Şu bir gerçek ki, sonuçta bitkiler bizim istediğimiz şekilde hareket edemiyorlar. Örneğin akdeniz meyve sineği gelince kaçamıyorlar ama aslında çok da etkili birçok mekanizmaları var, o da bir gerçek. Etkiye aklımızın yetemeyeceği bir hızla tepki verebiliyorlar mesela. Bir bitkinin küçücük bir kök parçasına tuzlu su dökersek bitkinin büyüklüğüne göre birkaç saniye ile birkaç dakika içerisinde yapraklarda ABA miktarının arttığını görürüz. Üstelik bu süreç içinde bitkiler iç içe geçmiş binlerce zincirleme mekanizma yürütürek, etkinin ne olduğunu çözmüşler ve etki eğer bilinen bir tehlike ise, ne yapacaklarına karar verip, ilgili savunma mekanizmalarını başlatıp, bitkinin tamamını hatta komşu bitkileri bile haberdar etmişlerdir! 112’yi çevirip, ambulansın gelmesini uzun süre beklemek zorunda olan bizler için manidar değil mi?

Aslında çok üstün bir zekâ ve değişik yetenekler var bitkilerde.
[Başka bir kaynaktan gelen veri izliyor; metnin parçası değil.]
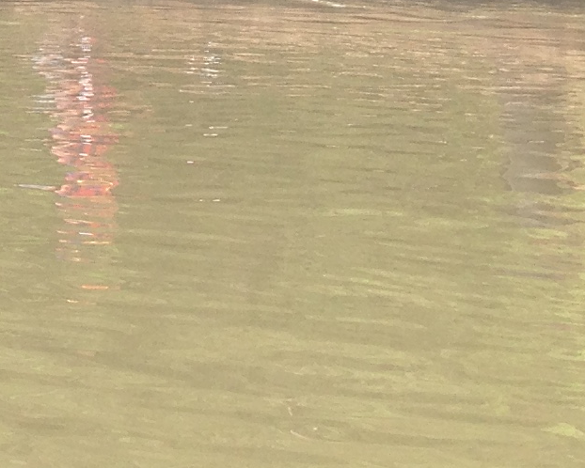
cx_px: -273
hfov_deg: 11.0
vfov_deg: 8.5
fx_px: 2927
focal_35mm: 169
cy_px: -553
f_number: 2.4
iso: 50
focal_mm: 4.12
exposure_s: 1/174
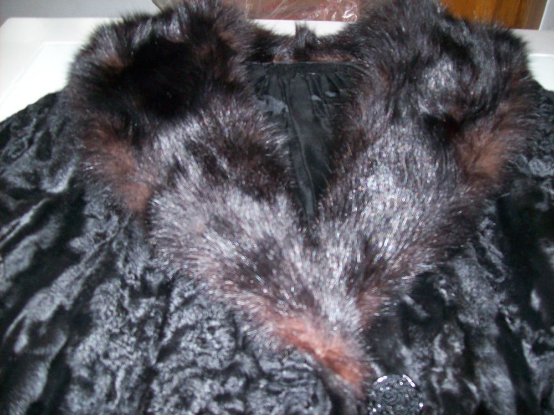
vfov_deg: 39.6
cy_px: 208
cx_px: 277
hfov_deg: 51.4
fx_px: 576
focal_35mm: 36
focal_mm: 6
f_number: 2.7
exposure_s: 1/64
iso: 200
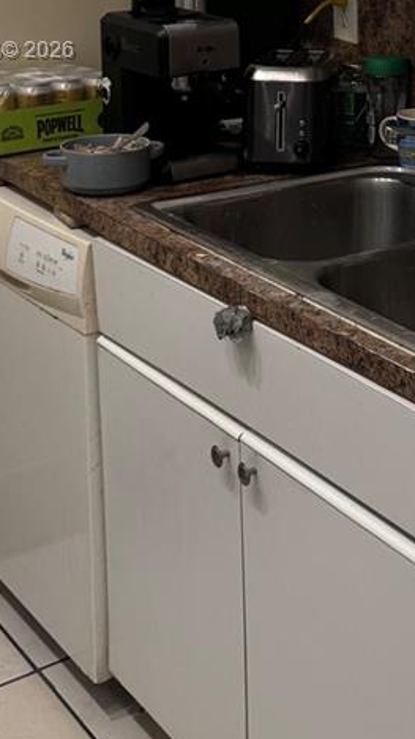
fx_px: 1312
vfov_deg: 29.9
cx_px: 492
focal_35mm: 67
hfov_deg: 17.2
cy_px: 52
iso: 125
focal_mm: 6.76
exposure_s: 1/120
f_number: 1.78
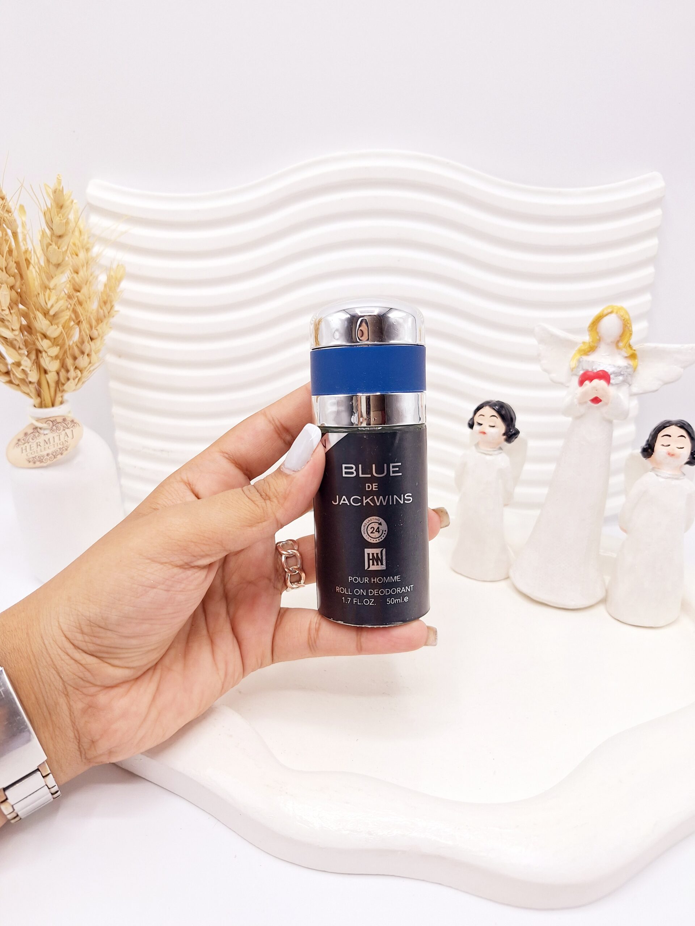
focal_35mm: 23
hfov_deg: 58.9
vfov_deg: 73.9
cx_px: 348
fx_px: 616
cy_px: 463
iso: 40
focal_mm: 5.54
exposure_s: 1/435
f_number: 1.8
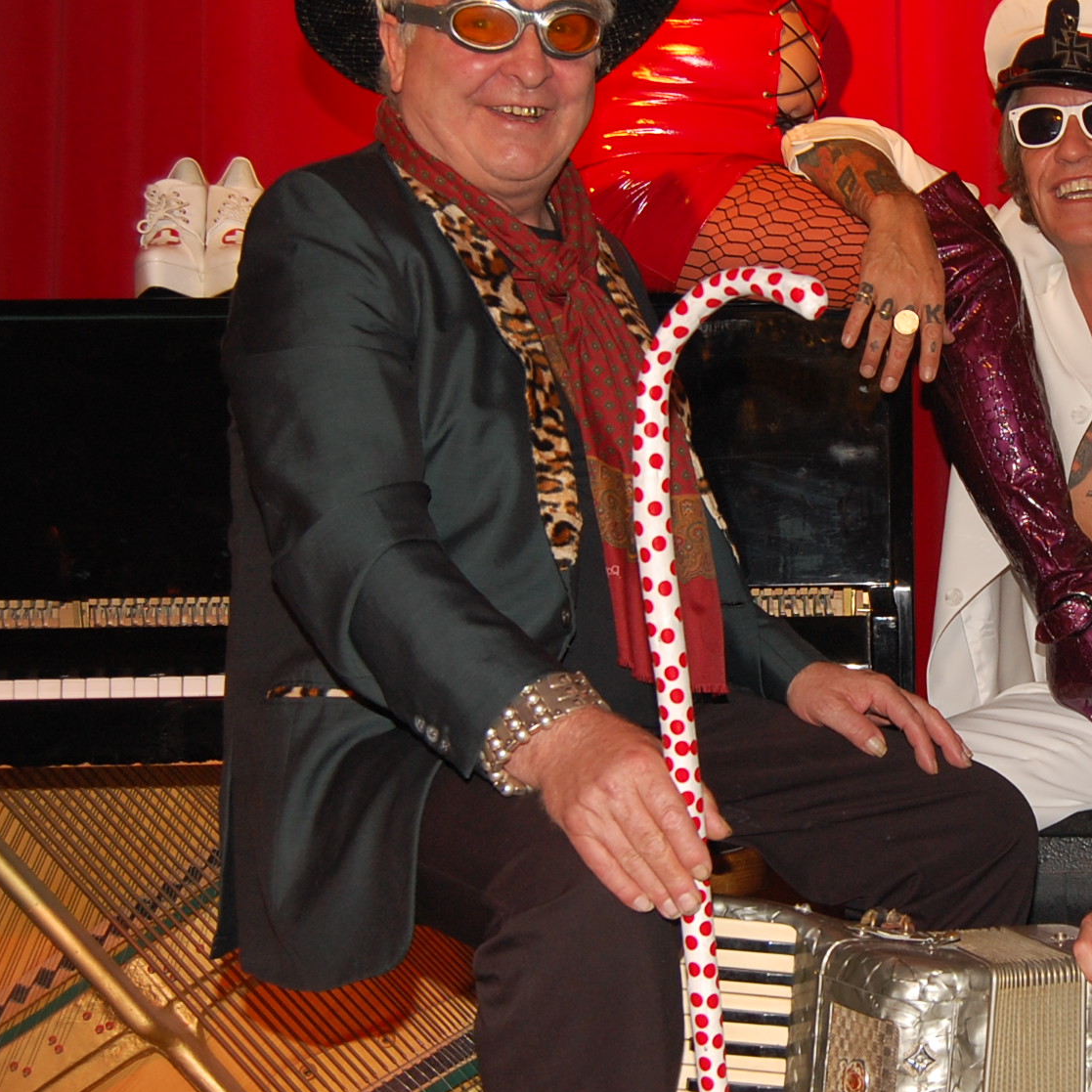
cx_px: 1006
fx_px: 2570
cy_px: 528
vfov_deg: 24.0
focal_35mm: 72
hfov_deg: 23.3
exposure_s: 1/60
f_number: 5
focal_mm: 28
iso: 400
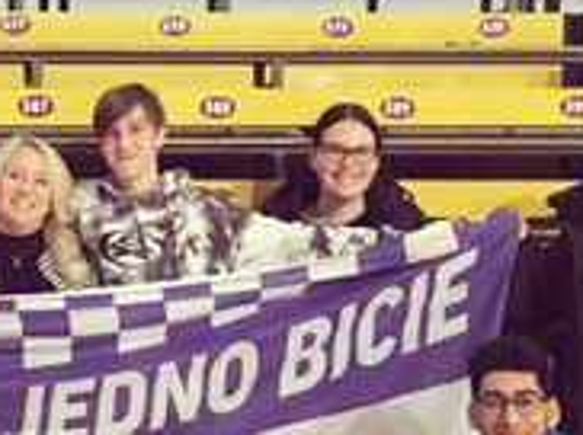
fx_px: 1716
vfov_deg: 14.5
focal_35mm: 102
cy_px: 285
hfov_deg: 18.8
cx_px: 10
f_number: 2.2
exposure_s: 1/17
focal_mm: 4.15
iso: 320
Her türlü tehlikeye karşı verebilecekleri çok etkili ve çok hızlı cevapları mutlaka var ancak ne yazık ki bu mekanizmalarını sadece doğal ortamlarında ya da doğala yakın ortamlarında sergileyebiliyorlar! Doğal ortamındayken üzerine konan böceği öldürebilecek kadar kuvvetli olan tütün bitkisini kültüre alıp, yetiştiridiğimizde çok ilginçtir ki, birçok hastalık ve zararlı ile uğraşmak zorunda kalıyoruz. Bu da zannedersem bitkilerin intikamı oluyor!

Bitkilerde; düşündüğümüz, düşünmediğimiz, bildiğimiz, bilmediğimiz, özellikle farkına varamadığımız birçok yetenek söz konusu. Bir sonraki yazıya kadar ben bağcılıkla uğraşan üreticilere şunu sorayım ve bitireyim: “Asma bitkisinin sülükleri sarılıp, tutunacakları yeri nasıl görüyorlar? Tek tek siz mi sarıyorsunuz o sülükleri?” Hadi bir soru da çiçeklere düşkün hanımefendilere gelsin: “Çiçeğinizle konuştuğunuzda yumuşak yumuşak, daha mı iyi gelişiyorlar? Yoksa annenizin eli daha mı iyiydi çiçek dikme konusunda ve toprağa kazık soksa bile, yapraklanır mıydı?”